• [About this exercise] Render every line of text in the records below as a Markdown table with two columns, Row and Text. Number the rows from 1 and leave out blank lines.

• [Provided data]
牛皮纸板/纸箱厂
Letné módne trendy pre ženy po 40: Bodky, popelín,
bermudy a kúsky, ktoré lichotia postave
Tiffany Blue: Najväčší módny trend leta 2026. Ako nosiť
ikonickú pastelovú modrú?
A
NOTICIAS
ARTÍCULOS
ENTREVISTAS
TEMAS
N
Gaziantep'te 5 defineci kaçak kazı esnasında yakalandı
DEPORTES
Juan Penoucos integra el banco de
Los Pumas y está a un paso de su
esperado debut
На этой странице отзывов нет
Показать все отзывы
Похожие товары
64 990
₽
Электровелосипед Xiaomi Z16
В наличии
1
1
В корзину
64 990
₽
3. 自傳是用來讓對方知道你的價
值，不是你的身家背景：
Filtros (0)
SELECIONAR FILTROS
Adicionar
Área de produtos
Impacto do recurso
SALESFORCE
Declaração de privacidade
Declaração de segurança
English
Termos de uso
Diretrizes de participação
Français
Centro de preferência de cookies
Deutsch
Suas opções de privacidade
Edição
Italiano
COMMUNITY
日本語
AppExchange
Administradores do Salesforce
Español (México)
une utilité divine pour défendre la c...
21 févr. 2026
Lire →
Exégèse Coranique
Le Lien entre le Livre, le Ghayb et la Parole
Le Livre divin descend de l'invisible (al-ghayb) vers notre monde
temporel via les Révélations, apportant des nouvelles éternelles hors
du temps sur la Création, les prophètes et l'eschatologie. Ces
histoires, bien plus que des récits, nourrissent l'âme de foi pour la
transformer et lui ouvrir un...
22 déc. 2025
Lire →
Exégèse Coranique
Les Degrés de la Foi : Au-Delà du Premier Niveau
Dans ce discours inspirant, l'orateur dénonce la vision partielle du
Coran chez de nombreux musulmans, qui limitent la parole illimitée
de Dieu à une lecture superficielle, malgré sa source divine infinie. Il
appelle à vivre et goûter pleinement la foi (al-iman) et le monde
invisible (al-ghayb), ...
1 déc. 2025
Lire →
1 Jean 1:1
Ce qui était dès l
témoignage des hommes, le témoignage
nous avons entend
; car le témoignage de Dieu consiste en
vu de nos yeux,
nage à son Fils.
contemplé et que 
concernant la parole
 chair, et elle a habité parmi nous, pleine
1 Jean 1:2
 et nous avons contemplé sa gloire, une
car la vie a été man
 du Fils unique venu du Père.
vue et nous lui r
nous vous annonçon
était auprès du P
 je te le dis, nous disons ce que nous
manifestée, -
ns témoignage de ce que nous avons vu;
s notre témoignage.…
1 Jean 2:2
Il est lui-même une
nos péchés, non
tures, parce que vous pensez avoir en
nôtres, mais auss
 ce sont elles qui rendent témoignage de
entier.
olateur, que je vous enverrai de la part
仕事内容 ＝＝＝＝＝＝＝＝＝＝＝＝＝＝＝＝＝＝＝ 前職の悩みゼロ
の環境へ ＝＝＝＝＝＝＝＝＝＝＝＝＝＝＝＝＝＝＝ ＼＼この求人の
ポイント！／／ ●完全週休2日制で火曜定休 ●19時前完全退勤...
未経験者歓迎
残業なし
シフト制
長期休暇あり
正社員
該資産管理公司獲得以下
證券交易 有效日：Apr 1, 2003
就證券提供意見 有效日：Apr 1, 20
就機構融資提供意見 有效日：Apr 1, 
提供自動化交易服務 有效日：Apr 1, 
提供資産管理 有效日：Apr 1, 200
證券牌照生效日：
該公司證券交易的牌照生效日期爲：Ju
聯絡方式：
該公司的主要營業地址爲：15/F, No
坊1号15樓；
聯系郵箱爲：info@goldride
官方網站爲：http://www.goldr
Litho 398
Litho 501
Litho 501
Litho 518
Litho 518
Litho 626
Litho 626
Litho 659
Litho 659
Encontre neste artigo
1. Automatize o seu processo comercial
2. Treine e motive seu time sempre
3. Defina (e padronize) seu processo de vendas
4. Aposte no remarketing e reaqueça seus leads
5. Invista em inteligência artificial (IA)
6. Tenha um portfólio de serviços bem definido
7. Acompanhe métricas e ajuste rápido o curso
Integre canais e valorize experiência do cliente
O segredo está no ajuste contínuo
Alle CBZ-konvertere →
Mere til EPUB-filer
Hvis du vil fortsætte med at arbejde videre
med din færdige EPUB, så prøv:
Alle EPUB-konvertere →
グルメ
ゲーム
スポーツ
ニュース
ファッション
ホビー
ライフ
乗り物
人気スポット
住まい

• [Result of the task]
| Row | Text |
|---|---|
| 1 | 牛皮纸板/纸箱厂 |
| 2 | Letné módne trendy pre ženy po 40: Bodky, popelín, |
| 3 | bermudy a kúsky, ktoré lichotia postave |
| 4 | Tiffany Blue: Najväčší módny trend leta 2026. Ako nosiť |
| 5 | ikonickú pastelovú modrú? |
| 6 | A |
| 7 | NOTICIAS |
| 8 | ARTÍCULOS |
| 9 | ENTREVISTAS |
| 10 | TEMAS |
| 11 | N |
| 12 | Gaziantep'te 5 defineci kaçak kazı esnasında yakalandı |
| 13 | DEPORTES |
| 14 | Juan Penoucos integra el banco de |
| 15 | Los Pumas y está a un paso de su |
| 16 | esperado debut |
| 17 | На этой странице отзывов нет |
| 18 | Показать все отзывы |
| 19 | Похожие товары |
| 20 | 64 990 |
| 21 | ₽ |
| 22 | Электровелосипед Xiaomi Z16 |
| 23 | В наличии |
| 24 | 1 |
| 25 | 1 |
| 26 | В корзину |
| 27 | 64 990 |
| 28 | ₽ |
| 29 | 3. 自傳是用來讓對方知道你的價 |
| 30 | 值，不是你的身家背景： |
| 31 | Filtros (0) |
| 32 | SELECIONAR FILTROS |
| 33 | Adicionar |
| 34 | Área de produtos |
| 35 | Impacto do recurso |
| 36 | SALESFORCE |
| 37 | Declaração de privacidade |
| 38 | Declaração de segurança |
| 39 | English |
| 40 | Termos de uso |
| 41 | Diretrizes de participação |
| 42 | Français |
| 43 | Centro de preferência de cookies |
| 44 | Deutsch |
| 45 | Suas opções de privacidade |
| 46 | Edição |
| 47 | Italiano |
| 48 | COMMUNITY |
| 49 | 日本語 |
| 50 | AppExchange |
| 51 | Administradores do Salesforce |
| 52 | Español (México) |
| 53 | une utilité divine pour défendre la c... |
| 54 | 21 févr. 2026 |
| 55 | Lire → |
| 56 | Exégèse Coranique |
| 57 | Le Lien entre le Livre, le Ghayb et la Parole |
| 58 | Le Livre divin descend de l'invisible (al-ghayb) vers notre monde |
| 59 | temporel via les Révélations, apportant des nouvelles éternelles hors |
| 60 | du temps sur la Création, les prophètes et l'eschatologie. Ces |
| 61 | histoires, bien plus que des récits, nourrissent l'âme de foi pour la |
| 62 | transformer et lui ouvrir un... |
| 63 | 22 déc. 2025 |
| 64 | Lire → |
| 65 | Exégèse Coranique |
| 66 | Les Degrés de la Foi : Au-Delà du Premier Niveau |
| 67 | Dans ce discours inspirant, l'orateur dénonce la vision partielle du |
| 68 | Coran chez de nombreux musulmans, qui limitent la parole illimitée |
| 69 | de Dieu à une lecture superficielle, malgré sa source divine infinie. Il |
| 70 | appelle à vivre et goûter pleinement la foi (al-iman) et le monde |
| 71 | invisible (al-ghayb), ... |
| 72 | 1 déc. 2025 |
| 73 | Lire → |
| 74 | 1 Jean 1:1 |
| 75 | Ce qui était dès l |
| 76 | témoignage des hommes, le témoignage |
| 77 | nous avons entend |
| 78 | ; car le témoignage de Dieu consiste en |
| 79 | vu de nos yeux, |
| 80 | nage à son Fils. |
| 81 | contemplé et que  |
| 82 | concernant la parole |
| 83 |  chair, et elle a habité parmi nous, pleine |
| 84 | 1 Jean 1:2 |
| 85 |  et nous avons contemplé sa gloire, une |
| 86 | car la vie a été man |
| 87 |  du Fils unique venu du Père. |
| 88 | vue et nous lui r |
| 89 | nous vous annonçon |
| 90 | était auprès du P |
| 91 |  je te le dis, nous disons ce que nous |
| 92 | manifestée, - |
| 93 | ns témoignage de ce que nous avons vu; |
| 94 | s notre témoignage.… |
| 95 | 1 Jean 2:2 |
| 96 | Il est lui-même une |
| 97 | nos péchés, non |
| 98 | tures, parce que vous pensez avoir en |
| 99 | nôtres, mais auss |
| 100 |  ce sont elles qui rendent témoignage de |
| 101 | entier. |
| 102 | olateur, que je vous enverrai de la part |
| 103 | 仕事内容 ＝＝＝＝＝＝＝＝＝＝＝＝＝＝＝＝＝＝＝ 前職の悩みゼロ |
| 104 | の環境へ ＝＝＝＝＝＝＝＝＝＝＝＝＝＝＝＝＝＝＝ ＼＼この求人の |
| 105 | ポイント！／／ ●完全週休2日制で火曜定休 ●19時前完全退勤... |
| 106 | 未経験者歓迎 |
| 107 | 残業なし |
| 108 | シフト制 |
| 109 | 長期休暇あり |
| 110 | 正社員 |
| 111 | 該資産管理公司獲得以下 |
| 112 | 證券交易 有效日：Apr 1, 2003 |
| 113 | 就證券提供意見 有效日：Apr 1, 20 |
| 114 | 就機構融資提供意見 有效日：Apr 1,  |
| 115 | 提供自動化交易服務 有效日：Apr 1,  |
| 116 | 提供資産管理 有效日：Apr 1, 200 |
| 117 | 證券牌照生效日： |
| 118 | 該公司證券交易的牌照生效日期爲：Ju |
| 119 | 聯絡方式： |
| 120 | 該公司的主要營業地址爲：15/F, No |
| 121 | 坊1号15樓； |
| 122 | 聯系郵箱爲：info@goldride |
| 123 | 官方網站爲：http://www.goldr |
| 124 | Litho 398 |
| 125 | Litho 501 |
| 126 | Litho 501 |
| 127 | Litho 518 |
| 128 | Litho 518 |
| 129 | Litho 626 |
| 130 | Litho 626 |
| 131 | Litho 659 |
| 132 | Litho 659 |
| 133 | Encontre neste artigo |
| 134 | 1. Automatize o seu processo comercial |
| 135 | 2. Treine e motive seu time sempre |
| 136 | 3. Defina (e padronize) seu processo de vendas |
| 137 | 4. Aposte no remarketing e reaqueça seus leads |
| 138 | 5. Invista em inteligência artificial (IA) |
| 139 | 6. Tenha um portfólio de serviços bem definido |
| 140 | 7. Acompanhe métricas e ajuste rápido o curso |
| 141 | Integre canais e valorize experiência do cliente |
| 142 | O segredo está no ajuste contínuo |
| 143 | Alle CBZ-konvertere → |
| 144 | Mere til EPUB-filer |
| 145 | Hvis du vil fortsætte med at arbejde videre |
| 146 | med din færdige EPUB, så prøv: |
| 147 | Alle EPUB-konvertere → |
| 148 | グルメ |
| 149 | ゲーム |
| 150 | スポーツ |
| 151 | ニュース |
| 152 | ファッション |
| 153 | ホビー |
| 154 | ライフ |
| 155 | 乗り物 |
| 156 | 人気スポット |
| 157 | 住まい |